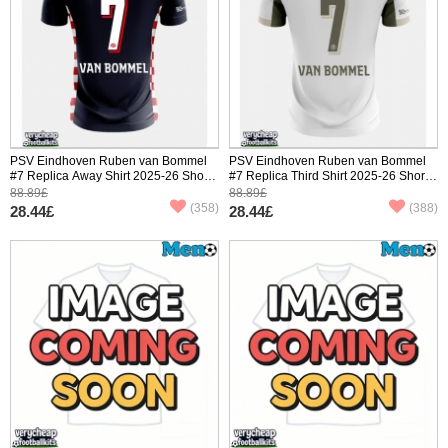
PSV Eindhoven Ruben van Bommel
PSV Eindhoven Ruben van Bommel
#7 Replica Away Shirt 2025-26 Short
#7 Replica Third Shirt 2025-26 Short
Sleeve
Sleeve
88.89£
88.89£
(358)
(388)
28.44£
28.44£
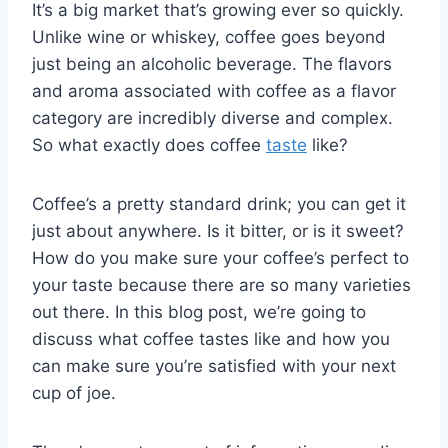
It’s a big market that’s growing ever so quickly.
Unlike wine or whiskey, coffee goes beyond
just being an alcoholic beverage. The flavors
and aroma associated with coffee as a flavor
category are incredibly diverse and complex.
So what exactly does coffee
taste
like?
Coffee’s a pretty standard drink; you can get it
just about anywhere. Is it bitter, or is it sweet?
How do you make sure your coffee’s perfect to
your taste because there are so many varieties
out there. In this blog post, we’re going to
discuss what coffee tastes like and how you
can make sure you’re satisfied with your next
cup of joe.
------------------------------
◆ Directive ◆
Each line that holds the string "just" is to be copied from the entries above.

◆ Result ◆
just being an alcoholic beverage. The flavors
just about anywhere. Is it bitter, or is it sweet?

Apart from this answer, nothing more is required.